Mange, dors, lui conseilla-t-il.

— Mange, dors, — lui conseilla-t-il, — et pardonne-moi d’être obligé de te laisser seule pendant une heure ou deux. J’ai un important rendez-vous d’affaires qui me retiendra jusqu’à midi. Quand tu seras reposée, peuh, peuh, lève-toi, fais ta toilette tranquillement et viens me retrouver au restaurant Robinet, rue Lepic, où je t’invite à croûter.

Il partit après un baiser presque patriarcal, vaqua à ses occupations et, à l’heure déjeunatoire, commanda au restaurant indiqué un repas modeste mais réconfortant. À sa grande stupéfaction, Adrienne n’y parut point.

« Elle aura repiqué un chien, — se dit-il. — À son âge, on roupille du sommeil du juste. »

Toujours correct, il ne crut pas de son devoir de s’être empli l’estomac sans s’inquiéter de celui de sa camarade, et, après avoir enveloppé dans du papier à lettres un morceau de bifteck, un gâteau et quelques fruits, regagna son home.

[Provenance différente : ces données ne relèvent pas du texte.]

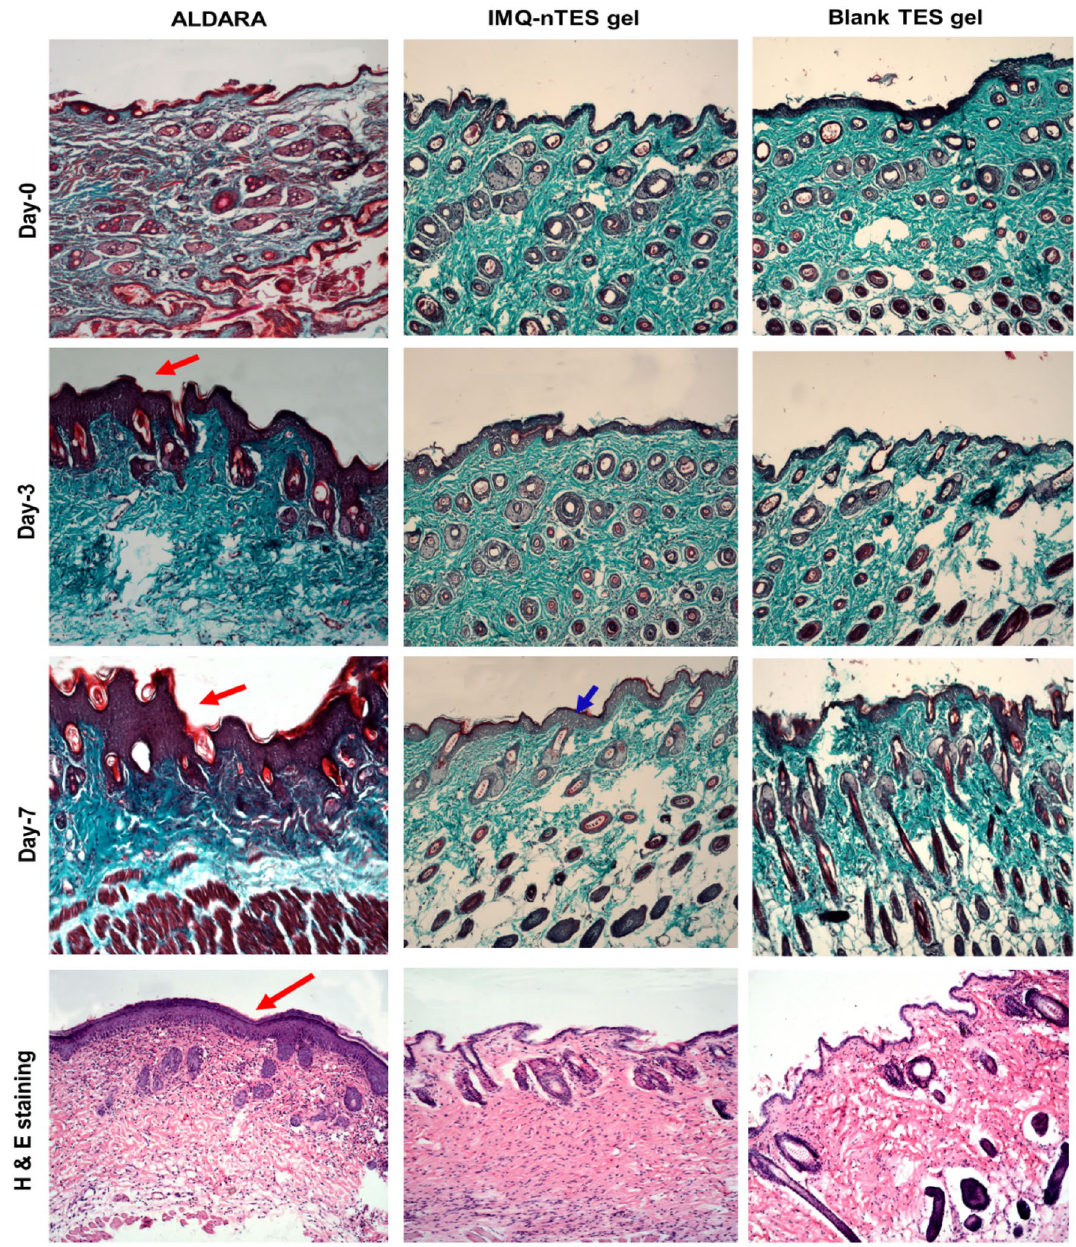
Figure 7. Trichome stained and H & E stained micrographs showing epidermal architecture of excised skin from dissected BALB/c mice from ALDARA, Blank TES gel and IMQ-nTES gel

Le lit était vide, la chambre, la cuisine-lavatory ne contenaient aucun des vêtements de la visiteuse nocturne. Indulgent, il supposa qu’elle n’avait pas compris le rendez-vous et attendait peut-être chez un autre traiteur l’arrivée de son gros ami.

Soudain, il aperçut sur un oreiller, un papier griffonné au crayon. Il le cueillit et lut :

« Pardonnez-moi, monsieur la Pudeur, de me la briser en douce. Moi aussi j’ai un rendez-vous d’affaires. Comme je n’ai pu vous attendre pour le règlement de mon déplacement de cette nuit, je me paie moi-même. J’ai remarqué que vous aviez le même pied que l’homme qui me sert de famille. Ne cherchez pas vos croquenaux, je me les adjuge. »

M. Plusch, autant que le lui permettait son abdomen, fit un bond jusqu’à l’armoire où s’alignaient ses chaussures à tous usages, depuis les brodequins américains jusqu’aux souliers vernis. La planche, réservée à l’élégance de ses pieds, était nette de tout chef-d’œuvre de cordonnerie.

— Coquine ! coquine ! — s’écria-t-il. — Ah ! elle me le paiera.

Aucun vol n’eût pu le désespérer à ce point. Les chaussures étaient son luxe, et il avait l’habitude de s’en acheter de nouvelles paires chaque fois qu’un bénéfice tombait dans son gousset.

— Ça m’apprendra à faire le bien, — monologuait-il dans son désarroi. — Comme si je n’avais pas assez d’Échalote pour me tirer des carottes et me mettre sur la paille, peuh, peuh ! Mais je retrouverai mes chaussures, foi de président des Embêtés du Dimanche ! Quand je devrais arpenter le monde, je les retrouverai !

À partir de ce jour, il sacrifia quotidiennement trois ou quatre heures à une promenade pédestre. Son but n’était ni de humer l’atmosphère poussiéreuse de Montmartre, ni de faire une gymnastique rationnelle pour le plus grand bien de son obésité ou de ses rhumatismes. Il ne regardait pas les devantures des boutiques, ni les frimousses des passantes, ni les mines plus ou moins patibulaires des flâneurs à casquettes ; ses yeux, ses bons yeux d’homme confiant et naïf, se fixaient sur les pieds des gens et une phrase roulait dans sa tête, une phrase qu’il déclamerait à l’individu aux pieds de qui flamboiraient son poulain russe ou ses vernis :

— Monsieur, je n’ai pas l’habitude de mettre la police dans mes affaires, peuh, peuh. Déchaussez-vous et nous serons quittes.